Um der neuen Situation gerecht zu werden, muss das Versorgungsnetz der Zukunft kommunizieren: Informationen über den Strombedarf der Verbraucher einerseits und über prognostizierte Strommengen im Netz andererseits sind für einen stabilen Betrieb notwendig. Liefern Windräder und Solaranlagen zu wenig Strom, können andere Stromerzeuger zugeschaltet werden. Ist zu viel Strom im Netz vorhanden, kann die Einspeisung heruntergefahren oder überschüssiger Strom zwischengespeichert werden. Informations- und Kommunikationstechnologien wachsen also mit der Netzinfrastruktur zusammen: Das Netz wird smart.
Und das lohnt sich.

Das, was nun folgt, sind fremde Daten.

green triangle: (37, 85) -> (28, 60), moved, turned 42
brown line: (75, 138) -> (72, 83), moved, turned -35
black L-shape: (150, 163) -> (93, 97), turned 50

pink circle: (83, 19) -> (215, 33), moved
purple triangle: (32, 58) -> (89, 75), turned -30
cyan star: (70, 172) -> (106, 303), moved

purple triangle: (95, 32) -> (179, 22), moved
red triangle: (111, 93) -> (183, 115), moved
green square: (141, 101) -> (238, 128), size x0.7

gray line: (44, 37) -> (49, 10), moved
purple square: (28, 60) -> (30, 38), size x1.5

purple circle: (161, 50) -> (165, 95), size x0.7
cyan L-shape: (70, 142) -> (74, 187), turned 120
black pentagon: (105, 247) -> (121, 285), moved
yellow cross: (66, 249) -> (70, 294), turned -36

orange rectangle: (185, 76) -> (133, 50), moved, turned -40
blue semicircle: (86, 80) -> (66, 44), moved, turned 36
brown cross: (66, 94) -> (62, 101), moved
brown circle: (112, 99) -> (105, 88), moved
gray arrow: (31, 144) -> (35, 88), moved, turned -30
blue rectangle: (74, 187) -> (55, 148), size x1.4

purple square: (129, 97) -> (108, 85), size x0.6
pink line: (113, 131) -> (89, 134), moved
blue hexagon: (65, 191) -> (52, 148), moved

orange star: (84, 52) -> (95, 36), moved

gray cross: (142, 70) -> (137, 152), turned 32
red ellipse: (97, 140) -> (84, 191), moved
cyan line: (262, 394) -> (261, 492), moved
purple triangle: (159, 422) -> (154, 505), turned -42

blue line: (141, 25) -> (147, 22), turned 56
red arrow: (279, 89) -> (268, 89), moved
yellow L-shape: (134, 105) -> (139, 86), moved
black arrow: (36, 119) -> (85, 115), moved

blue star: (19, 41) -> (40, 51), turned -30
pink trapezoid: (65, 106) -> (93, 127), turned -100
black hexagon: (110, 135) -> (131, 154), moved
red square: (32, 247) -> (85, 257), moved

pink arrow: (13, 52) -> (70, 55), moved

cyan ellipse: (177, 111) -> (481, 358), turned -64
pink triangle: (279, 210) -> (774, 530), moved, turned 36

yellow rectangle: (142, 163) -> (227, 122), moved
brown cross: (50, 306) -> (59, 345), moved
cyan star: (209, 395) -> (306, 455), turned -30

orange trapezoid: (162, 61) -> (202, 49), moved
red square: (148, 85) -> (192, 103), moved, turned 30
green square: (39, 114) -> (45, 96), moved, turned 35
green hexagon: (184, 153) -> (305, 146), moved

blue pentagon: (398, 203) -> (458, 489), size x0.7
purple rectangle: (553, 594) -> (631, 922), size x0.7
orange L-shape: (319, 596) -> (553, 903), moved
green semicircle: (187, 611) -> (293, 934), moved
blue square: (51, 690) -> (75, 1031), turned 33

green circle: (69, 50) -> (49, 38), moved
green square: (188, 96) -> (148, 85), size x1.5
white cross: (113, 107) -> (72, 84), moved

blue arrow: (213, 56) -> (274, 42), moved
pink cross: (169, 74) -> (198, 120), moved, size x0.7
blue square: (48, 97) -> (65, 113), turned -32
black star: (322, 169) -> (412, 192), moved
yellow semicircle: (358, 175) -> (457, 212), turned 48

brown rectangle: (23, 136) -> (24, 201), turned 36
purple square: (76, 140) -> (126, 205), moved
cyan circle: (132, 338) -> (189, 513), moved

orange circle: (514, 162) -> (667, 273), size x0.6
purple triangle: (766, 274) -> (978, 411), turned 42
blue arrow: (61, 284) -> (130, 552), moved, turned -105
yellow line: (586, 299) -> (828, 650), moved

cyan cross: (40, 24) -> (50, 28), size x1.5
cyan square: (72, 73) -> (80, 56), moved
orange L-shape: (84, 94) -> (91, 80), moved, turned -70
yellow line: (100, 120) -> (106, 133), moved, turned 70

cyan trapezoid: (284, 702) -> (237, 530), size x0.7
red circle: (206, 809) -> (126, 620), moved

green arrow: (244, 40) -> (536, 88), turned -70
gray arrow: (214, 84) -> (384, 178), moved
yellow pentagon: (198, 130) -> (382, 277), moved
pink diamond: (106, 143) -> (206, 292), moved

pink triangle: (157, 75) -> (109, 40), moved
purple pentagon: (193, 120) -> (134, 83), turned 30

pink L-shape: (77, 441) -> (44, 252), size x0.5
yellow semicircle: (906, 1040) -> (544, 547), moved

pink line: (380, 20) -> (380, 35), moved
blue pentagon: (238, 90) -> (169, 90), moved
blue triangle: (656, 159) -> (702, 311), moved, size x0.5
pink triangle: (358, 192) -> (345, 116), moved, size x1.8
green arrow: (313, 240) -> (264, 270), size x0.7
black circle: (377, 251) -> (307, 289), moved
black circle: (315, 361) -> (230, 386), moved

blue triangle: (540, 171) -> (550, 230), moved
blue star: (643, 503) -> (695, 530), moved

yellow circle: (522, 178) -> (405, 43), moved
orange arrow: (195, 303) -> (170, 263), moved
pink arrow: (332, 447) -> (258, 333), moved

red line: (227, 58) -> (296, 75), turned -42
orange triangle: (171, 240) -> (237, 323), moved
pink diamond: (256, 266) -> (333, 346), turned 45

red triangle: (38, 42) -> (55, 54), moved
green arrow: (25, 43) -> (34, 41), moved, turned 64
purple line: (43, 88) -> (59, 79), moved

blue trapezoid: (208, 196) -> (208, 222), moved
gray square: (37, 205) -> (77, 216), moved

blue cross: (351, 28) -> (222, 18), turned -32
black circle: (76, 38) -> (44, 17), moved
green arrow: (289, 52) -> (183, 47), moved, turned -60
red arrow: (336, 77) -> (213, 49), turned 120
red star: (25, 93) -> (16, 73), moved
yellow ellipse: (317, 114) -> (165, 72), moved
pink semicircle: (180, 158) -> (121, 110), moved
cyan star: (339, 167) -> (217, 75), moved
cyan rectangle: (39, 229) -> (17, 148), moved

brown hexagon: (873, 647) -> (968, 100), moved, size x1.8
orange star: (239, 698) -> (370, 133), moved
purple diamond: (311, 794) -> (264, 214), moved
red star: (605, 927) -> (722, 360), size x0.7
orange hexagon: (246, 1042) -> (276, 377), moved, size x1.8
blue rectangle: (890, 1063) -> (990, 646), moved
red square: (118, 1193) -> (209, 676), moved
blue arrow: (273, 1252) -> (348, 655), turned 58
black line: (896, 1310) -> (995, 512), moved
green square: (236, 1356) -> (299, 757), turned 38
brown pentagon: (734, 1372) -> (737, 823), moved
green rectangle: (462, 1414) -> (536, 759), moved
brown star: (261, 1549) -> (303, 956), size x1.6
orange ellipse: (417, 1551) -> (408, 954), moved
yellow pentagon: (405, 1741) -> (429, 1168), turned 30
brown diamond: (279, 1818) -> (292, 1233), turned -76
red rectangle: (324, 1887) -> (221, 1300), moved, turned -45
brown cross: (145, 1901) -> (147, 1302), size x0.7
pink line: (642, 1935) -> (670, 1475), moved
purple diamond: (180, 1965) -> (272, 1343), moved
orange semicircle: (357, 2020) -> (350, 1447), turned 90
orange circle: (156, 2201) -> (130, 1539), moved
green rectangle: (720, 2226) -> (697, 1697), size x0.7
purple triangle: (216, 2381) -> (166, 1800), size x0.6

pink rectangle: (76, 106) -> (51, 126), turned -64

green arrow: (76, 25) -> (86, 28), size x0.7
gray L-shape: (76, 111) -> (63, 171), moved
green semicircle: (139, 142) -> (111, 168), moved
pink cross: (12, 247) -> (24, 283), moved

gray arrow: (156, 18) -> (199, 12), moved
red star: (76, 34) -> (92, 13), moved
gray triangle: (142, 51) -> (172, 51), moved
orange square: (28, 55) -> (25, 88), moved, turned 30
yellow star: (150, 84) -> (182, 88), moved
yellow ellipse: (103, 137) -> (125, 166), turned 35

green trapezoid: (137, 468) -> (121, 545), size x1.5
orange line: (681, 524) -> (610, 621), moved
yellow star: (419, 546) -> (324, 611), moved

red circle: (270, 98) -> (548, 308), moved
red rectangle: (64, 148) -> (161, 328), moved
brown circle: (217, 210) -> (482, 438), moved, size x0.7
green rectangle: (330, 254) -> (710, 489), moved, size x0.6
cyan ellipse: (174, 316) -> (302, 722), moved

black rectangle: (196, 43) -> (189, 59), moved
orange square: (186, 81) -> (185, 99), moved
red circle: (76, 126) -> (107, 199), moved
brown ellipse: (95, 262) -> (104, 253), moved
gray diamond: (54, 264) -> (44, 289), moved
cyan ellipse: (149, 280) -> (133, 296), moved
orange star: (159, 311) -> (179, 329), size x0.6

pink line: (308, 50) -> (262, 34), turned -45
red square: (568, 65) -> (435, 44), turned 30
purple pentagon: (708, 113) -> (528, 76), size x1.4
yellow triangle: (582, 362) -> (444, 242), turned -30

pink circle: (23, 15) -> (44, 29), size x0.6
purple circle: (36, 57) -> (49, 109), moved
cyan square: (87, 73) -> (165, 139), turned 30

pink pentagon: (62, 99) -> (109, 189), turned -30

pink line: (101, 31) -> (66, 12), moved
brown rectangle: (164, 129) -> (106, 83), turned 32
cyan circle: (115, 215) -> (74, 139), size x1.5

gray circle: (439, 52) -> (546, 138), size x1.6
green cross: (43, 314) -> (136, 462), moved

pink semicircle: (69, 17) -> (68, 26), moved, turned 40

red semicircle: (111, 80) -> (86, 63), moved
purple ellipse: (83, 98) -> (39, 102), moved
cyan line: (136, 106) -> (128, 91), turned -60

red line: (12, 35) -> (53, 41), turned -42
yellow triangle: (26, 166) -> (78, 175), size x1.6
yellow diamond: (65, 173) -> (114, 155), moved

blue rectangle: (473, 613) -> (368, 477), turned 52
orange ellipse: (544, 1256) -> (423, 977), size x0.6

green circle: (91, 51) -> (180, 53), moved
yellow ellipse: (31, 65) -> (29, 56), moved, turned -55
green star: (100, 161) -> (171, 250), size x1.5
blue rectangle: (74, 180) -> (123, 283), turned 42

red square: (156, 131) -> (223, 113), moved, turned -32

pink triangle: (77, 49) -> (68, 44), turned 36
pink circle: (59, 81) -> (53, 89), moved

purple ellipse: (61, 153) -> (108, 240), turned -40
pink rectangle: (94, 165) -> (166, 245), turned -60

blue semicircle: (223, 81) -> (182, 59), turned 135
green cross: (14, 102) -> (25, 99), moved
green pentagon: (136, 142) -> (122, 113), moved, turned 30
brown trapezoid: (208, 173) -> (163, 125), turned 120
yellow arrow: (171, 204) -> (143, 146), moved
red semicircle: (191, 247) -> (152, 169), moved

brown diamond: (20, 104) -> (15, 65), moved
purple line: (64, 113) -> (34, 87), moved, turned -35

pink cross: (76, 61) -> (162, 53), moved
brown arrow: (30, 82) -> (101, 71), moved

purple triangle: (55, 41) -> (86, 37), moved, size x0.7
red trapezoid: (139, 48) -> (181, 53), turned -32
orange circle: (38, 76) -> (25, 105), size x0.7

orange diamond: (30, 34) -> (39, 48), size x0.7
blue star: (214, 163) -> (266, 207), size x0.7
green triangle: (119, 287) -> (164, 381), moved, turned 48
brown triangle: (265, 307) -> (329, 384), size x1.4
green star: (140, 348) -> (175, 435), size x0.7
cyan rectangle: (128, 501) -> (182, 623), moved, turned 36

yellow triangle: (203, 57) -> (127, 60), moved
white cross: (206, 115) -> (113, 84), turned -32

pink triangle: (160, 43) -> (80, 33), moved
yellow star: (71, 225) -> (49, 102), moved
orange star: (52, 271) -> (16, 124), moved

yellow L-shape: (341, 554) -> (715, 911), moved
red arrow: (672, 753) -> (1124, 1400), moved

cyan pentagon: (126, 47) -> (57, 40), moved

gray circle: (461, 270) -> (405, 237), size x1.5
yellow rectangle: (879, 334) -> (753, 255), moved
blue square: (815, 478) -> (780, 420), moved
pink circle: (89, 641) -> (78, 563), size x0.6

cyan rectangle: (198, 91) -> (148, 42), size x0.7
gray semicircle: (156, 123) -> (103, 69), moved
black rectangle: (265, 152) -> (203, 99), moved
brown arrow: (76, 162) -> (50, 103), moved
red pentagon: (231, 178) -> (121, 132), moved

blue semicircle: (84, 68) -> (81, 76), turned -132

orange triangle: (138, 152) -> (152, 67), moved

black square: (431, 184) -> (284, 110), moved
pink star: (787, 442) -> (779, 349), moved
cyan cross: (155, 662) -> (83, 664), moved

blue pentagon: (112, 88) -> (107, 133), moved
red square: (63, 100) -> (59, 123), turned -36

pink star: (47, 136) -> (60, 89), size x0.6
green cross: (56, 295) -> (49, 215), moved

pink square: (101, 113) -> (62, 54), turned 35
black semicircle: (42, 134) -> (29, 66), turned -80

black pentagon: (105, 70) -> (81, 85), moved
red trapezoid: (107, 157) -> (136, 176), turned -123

Laut der Verteilnetzstudie des Bundeswirtschaftsministeriums 2014 kann allein durch das Abregeln von drei Prozent der jährlichen Einspeisung von Ökoenergie-Anlagen bis zu vierzig Prozent des Ausbaus der Verteilnetze eingespart werden.
Ein Smart Grid beginnt mit dem ersten Windrad oder der ersten Photovoltaikanlage, die Strom in das Netz einspeisen und auf intelligente Weise in das Gesamtsystem integriert werden. Mit jeder Erzeugungseinheit, die hinzukommt, wird die Steuerung komplexer. In ein vollständiges Smart Grid sind Industriebetriebe und private Haushalte eingebunden. Viele von ihnen verbrauchen nicht nur Strom, sondern erzeugen ihn auch, etwa durch die eigene Solaranlage auf dem Dach. Zudem sollen Haushalte überschüssigen Strom zwischenspeichern können. Entsprechende Batteriespeicher gibt es für Einfamilienhäuser schon in kleinen Varianten– von Blei-Akkus bis hin zu Lithium-Ionen-Lösungen, die auch in Elektroautos eingesetzt werden, und eine höhere nutzbare Kapazität und Haltbarkeit vorweisen.
Der Weg ist das Ziel
Wie ein Smart Grid funktionieren muss, ist somit weitgehend klar. Der Weg dahin ist aber eine Herausforderung: Flächendeckend müssen Erzeuger, private und kommerzielle Verbraucher, Speicher und Netzkomponenten mit moderner Mess- und Regeltechnik ausgestattet und vernetzt werden. Die notwendigen technologischen Weichen dafür stellt heute die Industrie. Der Bedarf an Informations- und Kommunikationstechnologien sowie an Messtechnik ist groß. Die Konzerne GE und Deutsche Telekom haben sich zusammengetan, um ihre Kompetenzen in den jeweiligen Bereichen zu bündeln: GE bringt die Expertise im Planen, Verwalten, Steuern und Automatisieren von Energienetzen mit ein. Von der Deutschen Telekom kommt das Know-how zum Übertragen und Verarbeiten von Massendaten aus digitalen Stromzählern. Der flächendeckende Austausch herkömmlicher Stromzähler durch sogenannte Smart Meter ist eine wesentliche Komponente im intelligenten Netz: Die digitalen Stromzähler machen den Verbrauch für Kunden transparent und zeigen genau auf, wann und wie viel Strom verbraucht wurde.
Der Weg zum Smart Grid ist also vorgezeichnet. Digitale Lösungen werden alle Bereiche des Stromnetzes ergänzen, optimieren und Kosten reduzieren. Sie sind unabdingbar, um die wachsende Zahl dezentraler Erzeuger effizient in die Verteilnetze zu integrieren. Technologie verbindet dabei die alte mit der neuen Stromwelt. Ein bisschen digitaler Zauber ist auch dabei.